Seniors and People with Disabilities Seek to Stop Illegal Cut to IHSS
Thursday, December 1, 2011 at 3:57PM An update from Disability Rights California:
FOR IMMEDIATE RELEASE
December 1, 2011 -- OAKLAND
Contacts
Melinda Bird, Disability Rights California, 213-427-8747
Melinda.Bird@disabilityrightsca.org
Stacey Leyton, Altshuler Berzon LLP, 415-421-7151
Seniors and People with Disabilities Seek Emergency Order to Halt Illegal Cut to Critical IHSS Services
Today, Disability Rights California, other disability and senior citizen advocacy groups, and caregivers, asked for a Temporary Restraining Order to stop the implementation of a 20% across the board reduction in IHSS hours on January 1, 2012.
The reduction was authorized by the legislature (Senate Bill 73) if specific revenue targets were not reached by mid-December, an outcome that now looks virtually certain. Earlier this year, an across the board reduction of 3.6% in IHSS hours was implemented.
An estimated 372,000 IHSS recipients will receive reduction notices, almost every recipient who is not on a federal waiver. On average, a person using IHSS receives a modest 80 hours a month or fewer than 3 hours a day of help.
Melinda Bird, lead counsel for DRC, stated that: "The decision to make indiscriminate, major cuts in IHSS services will endanger recipients by withdrawing many hours of the very help that county social workers decided were necessary to keep them safely in their homes and to avoid more expensive institutional care. This substantial reduction in hours will force seniors, people with serious disabilities or severe medical conditions to take needless risks--such as bathing without assistance or missing medical appointments because there is no alternative service--and sharply increase the chances that they will have to move out of their homes and communities into nursing homes and other institutions. These actions violate the Americans with Disabilities Act and the Medicaid Act and other laws."
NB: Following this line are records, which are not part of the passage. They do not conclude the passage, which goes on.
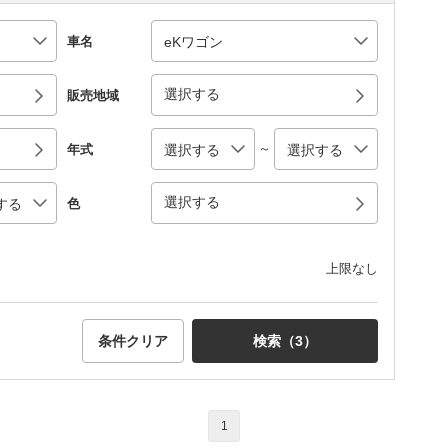
車名
選択する
販売地域
～
年式
選択する
色
上限なし
条件クリア
検索（
3
）
1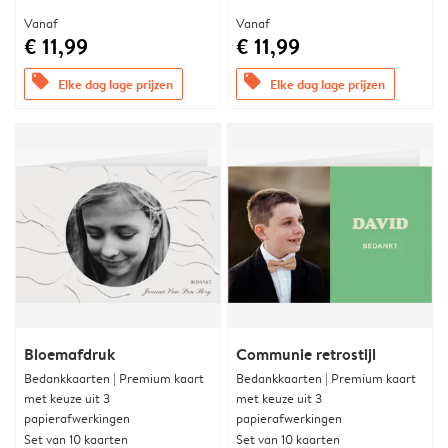
Vanaf
Vanaf
€ 11,99
€ 11,99
offers
offers
Elke dag lage prijzen
Elke dag lage prijzen
Bloemafdruk
Communie retrostijl
Bedankkaarten | Premium kaart
Bedankkaarten | Premium kaart
met keuze uit 3
met keuze uit 3
papierafwerkingen
papierafwerkingen
Set van 10 kaarten
Set van 10 kaarten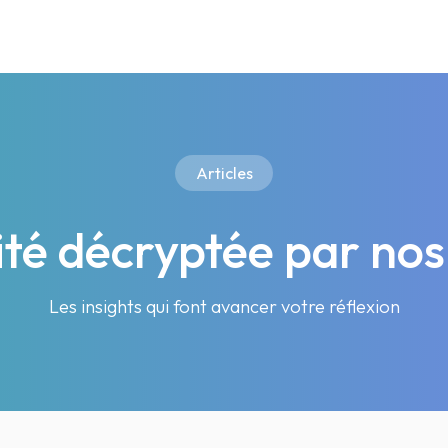
Articles
lité décryptée par nos
Les insights qui font avancer votre réflexion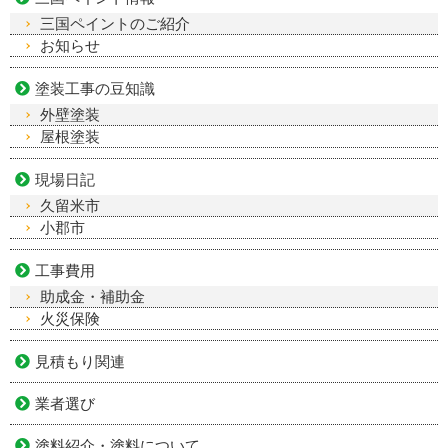
三国ペイントのご紹介
お知らせ
塗装工事の豆知識
外壁塗装
屋根塗装
現場日記
久留米市
小郡市
工事費用
助成金・補助金
火災保険
見積もり関連
業者選び
塗料紹介・塗料について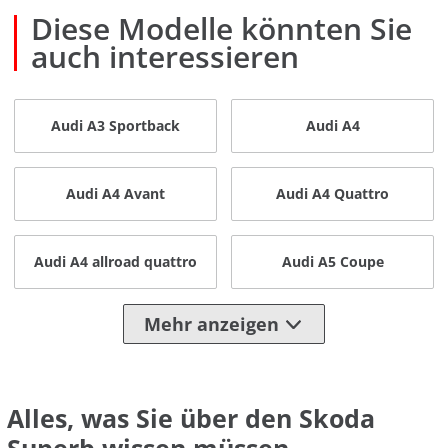
Diese Modelle könnten Sie
auch interessieren
Audi A3 Sportback
Audi A4
Audi A4 Avant
Audi A4 Quattro
Audi A4 allroad quattro
Audi A5 Coupe
Mehr anzeigen
Alles, was Sie über den Skoda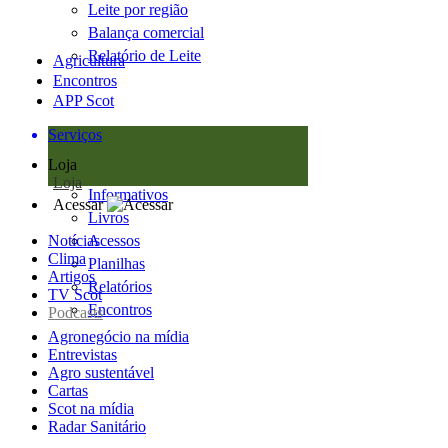
Leite por região
Balança comercial
Relatório de Leite
Agricultura
Encontros
APP Scot
Serviços
Loja
Loja
Informativos
Acessar
Livros
Notícias
Acessos
Clima
Planilhas
Artigos
Relatórios
TV Scot
Encontros
Podcasts
Agronegócio na mídia
Entrevistas
Agro sustentável
Cartas
Scot na mídia
Radar Sanitário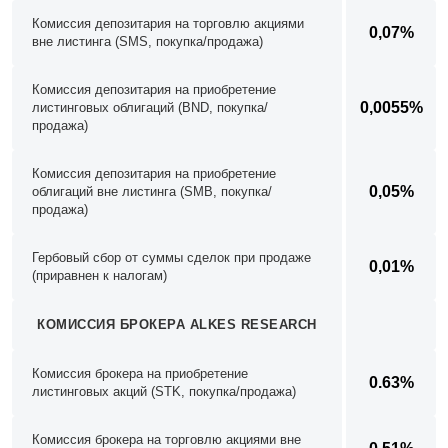
Комиссия депозитария на торговлю акциями
0,07%
вне листинга (SMS, покупка/продажа)
Комиссия депозитария на приобретение
0,0055%
листинговых облигаций (BND, покупка/
продажа)
Комиссия депозитария на приобретение
0,05%
облигаций вне листинга (SMB, покупка/
продажа)
Гербовый сбор от суммы сделок при продаже
0,01%
(приравнен к налогам)
КОМИССИЯ БРОКЕРА ALKES RESEARCH
Комиссия брокера на приобретение
0.63%
листинговых акций (STK, покупка/продажа)
Комиссия брокера на торговлю акциями вне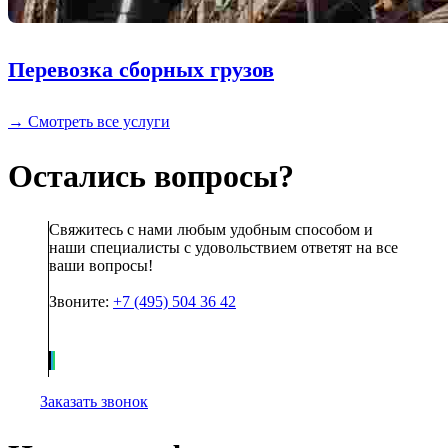
Перевозка сборных грузов
→ Смотреть все услуги
Остались вопросы?
Свяжитесь с нами любым удобным способом и
наши специалисты с удовольствием ответят на все
ваши вопросы!
Звоните:
+7 (495) 504 36 42
Заказать звонок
People who use IHSS--60% of whom are elderly-- will get this bad news mailed to them during the holiday period. The complicated to understand "Notice of Action" directs them to apply within 15 days for a "Care Supplement," to reinstate their hours for a period of reassessment. The notice uses ominous sounding terms without explanation, such as "Out of home placement." Many recipients will need help from county case workers to interpret the complicated notice and figure out what to do, just at the time when many workers are on vacation or offices are closed.
For example, an 86 year old senior citizen needs help twice a day-- in the mornings to get dressed and in the evening to help with dinner and undressing. When she gets her "Notice of Action," she will be asked to choose what help to cut out--should she skip a meal or skip getting dressed? Her reaction was: "If I don't get help in both the mornings and evenings, I will have to go into a nursing home."
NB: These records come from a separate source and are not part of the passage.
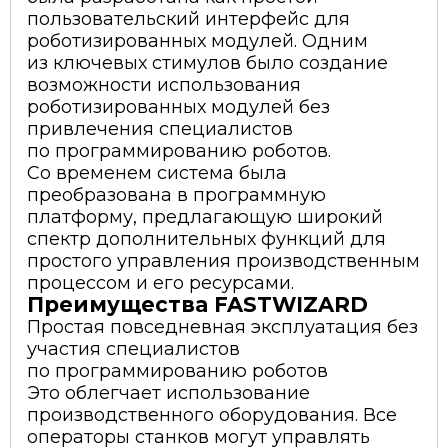
пользовательский интерфейс для
роботизированных модулей. Одним
из ключевых стимулов было создание
возможности использования
роботизированных модулей без
привлечения специалистов
по программированию роботов.
Со временем система была
преобразована в программную
платформу, предлагающую широкий
спектр дополнительных функций для
простого управления производственным
процессом и его ресурсами.
Преимущества FASTWIZARD
Простая повседневная эксплуатация без
участия специалистов
по программированию роботов
Это облегчает использование
производственного оборудования. Все
операторы станков могут управлять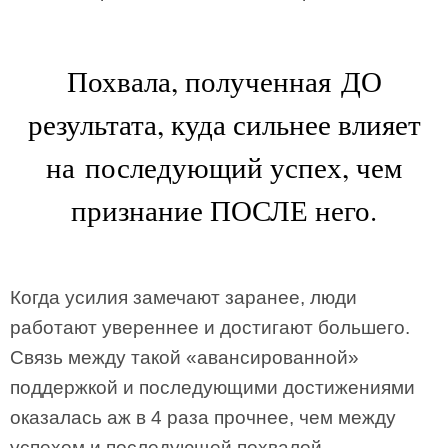
Похвала, полученная ДО
результата, куда сильнее влияет
на последующий успех, чем
признание ПОСЛЕ него.
Когда усилия замечают заранее, люди
работают увереннее и достигают большего.
Связь между такой «авансированной»
поддержкой и последующими достижениями
оказалась аж в 4 раза прочнее, чем между
успехом и последующей похвалой.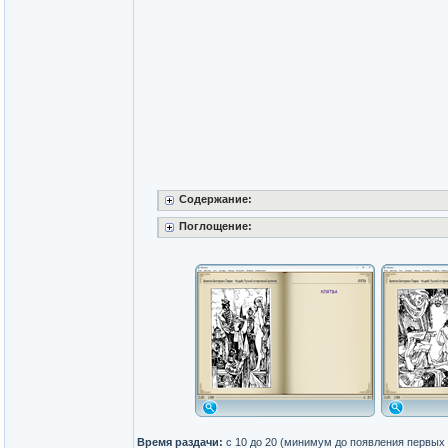
Содержание:
Поглощение:
Время раздачи:
с 10 до 20 (минимум до появления первых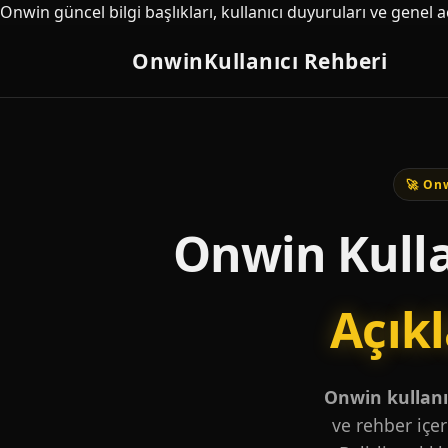
Onwin güncel bilgi başlıkları, kullanıcı duyuruları ve genel 
Onwin
Kullanıcı Rehberi
🚀 Onw
Onwin Kulla
Açık
Onwin kullanıc
ve rehber içer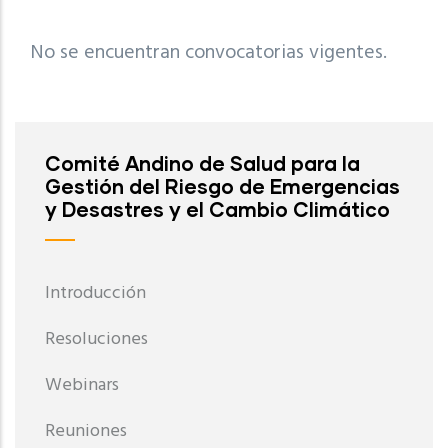
No se encuentran convocatorias vigentes.
Comité Andino de Salud para la
Gestión del Riesgo de Emergencias
y Desastres y el Cambio Climático
Introducción
Resoluciones
Webinars
Reuniones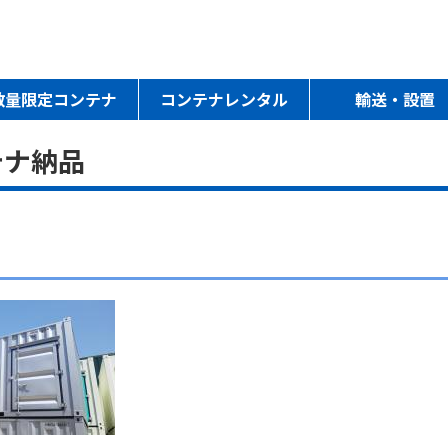
数量限定コンテナ
コンテナレンタル
輸送・設置
テナ納品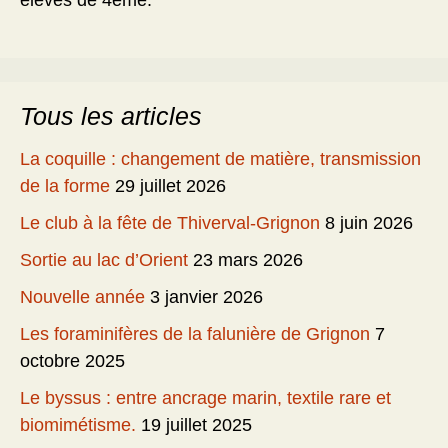
élèves de 4ème.
Tous les articles
La coquille : changement de matière, transmission
de la forme
29 juillet 2026
Le club à la fête de Thiverval-Grignon
8 juin 2026
Sortie au lac d’Orient
23 mars 2026
Nouvelle année
3 janvier 2026
Les foraminifères de la falunière de Grignon
7
octobre 2025
Le byssus : entre ancrage marin, textile rare et
biomimétisme.
19 juillet 2025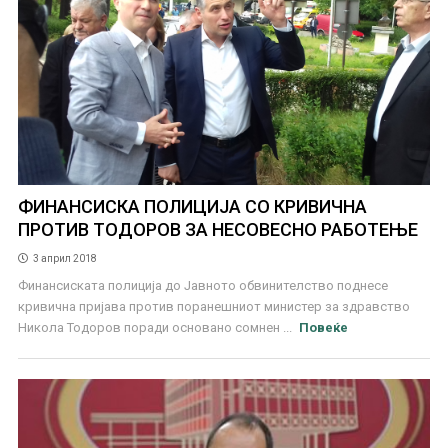
ФИНАНСИСКА ПОЛИЦИЈА СО КРИВИЧНА
ПРОТИВ ТОДОРОВ ЗА НЕСОВЕСНО РАБОТЕЊЕ
3 април 2018
Финансиската полиција до Јавното обвинителство поднесе
кривична пријава против поранешниот министер за здравство
Никола Тодоров поради основано сомнен ...
Повеќе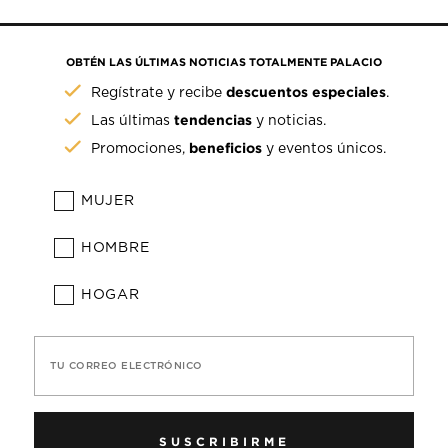
OBTÉN LAS ÚLTIMAS NOTICIAS TOTALMENTE PALACIO
descuentos especiales
Regístrate y recibe
.
tendencias
Las últimas
y noticias.
beneficios
Promociones,
y eventos únicos.
MUJER
HOMBRE
HOGAR
TU CORREO ELECTRÓNICO
SUSCRIBIRME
Unfortunately, the process to evaluate need for restoration of hours relies on numerical scores called “functional ranks,” which a federal court has already determined are not reasonable measurements of need for IHSS. Using the functional ranks leads to an assumption that services for people with low ranks can safely be cut back. But IHSS hours are only awarded if people need them to remain safely at home. And the ranks are weighted against children and people with psychiatric and cognitive disabilities. For example, someone with Alzheimer's might have been awarded very few IHSS hours, just so that his time using the stove or taking medications is monitored-- a 20% cutback in his hours would endanger him.
DRC attorneys stress that these reductions in hours should not be applied to children under 21. This is in direct conflict with the federal Medicaid requirement that children be provided with early and periodic screening, diagnostic and treatment services. They should be exempt.
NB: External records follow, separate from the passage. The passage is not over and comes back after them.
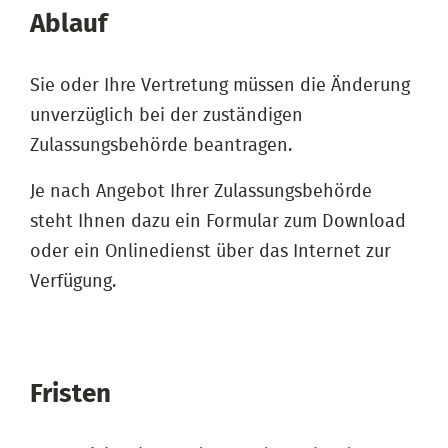
Ablauf
Sie oder Ihre Vertretung müssen die Änderung
unverzüglich bei der zuständigen
Zulassungsbehörde beantragen.
Je nach Angebot Ihrer Zulassungsbehörde
steht Ihnen dazu ein Formular zum Download
oder ein Onlinedienst über das Internet zur
Verfügung.
Fristen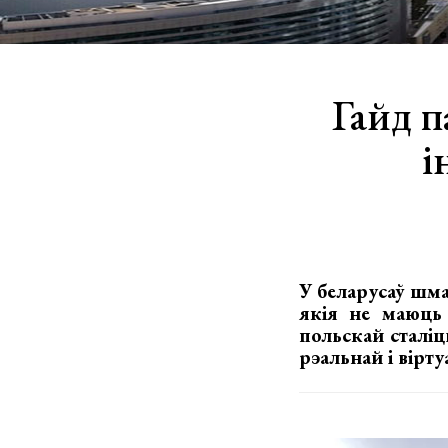
Гайд п
і
У беларусаў шма
якія не маюць
польскай сталі
рэальнай і вірт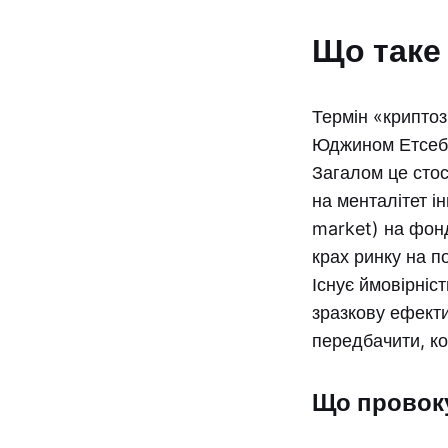
Що таке
Термін «криптоз
Юджином Етсебе
Загалом це стос
на менталітет і
market) на фонд
крах ринку на п
Існує ймовірніс
зразкову ефекти
передбачити, ко
Що провок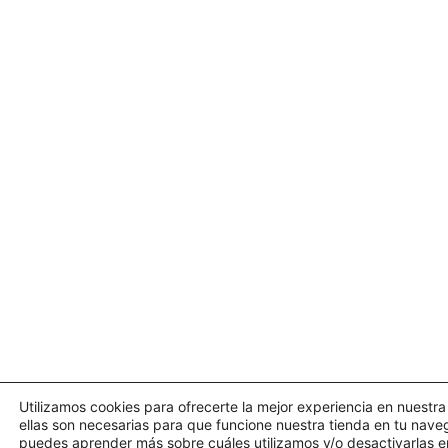
Utilizamos cookies para ofrecerte la mejor experiencia en nuestr
ellas son necesarias para que funcione nuestra tienda en tu nav
puedes aprender más sobre cuáles utilizamos y/o desactivarlas en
The Notices of Action have not been reasonably calculated to inform people using IHSS of their right to request a hearing or of their right to challenge these functional rankings that may render them ineligible for restoration of hours.
DRC and other groups have already prepared plain language Fact Sheets explaining to IHSS recipients what the Notices of Action mean and how to respond within the short timeframe allowed. These have been posted on our website, together with a copy of the form to be filled out by a doctor, stating that the IHSS recipient will be in danger of "out of home placement" if IHSS hours are reduced. The form is not required by the state but we recommend that it be filled out as soon as possible to strengthen applications for a "Care Supplement."
The lawsuit was filed by Disability Rights California, Disability Rights Legal Center, National Senior Citizens Law Center, the National Health Law Program and San Diego attorney Charles Wolfinger on behalf of the IHSS recipients. The law firm of Altshuler Berzon LLP is also counsel in the lawsuit, representing unions including five SEIU locals and United Domestic Workers-AFSCME, whose members are IHSS caregivers and attendants.
We are posting the Memorandum in support of the application for the temporary restraining order filed on December 1, 2011 on Disability Rights California’s website: www.disabilityrightsca.org.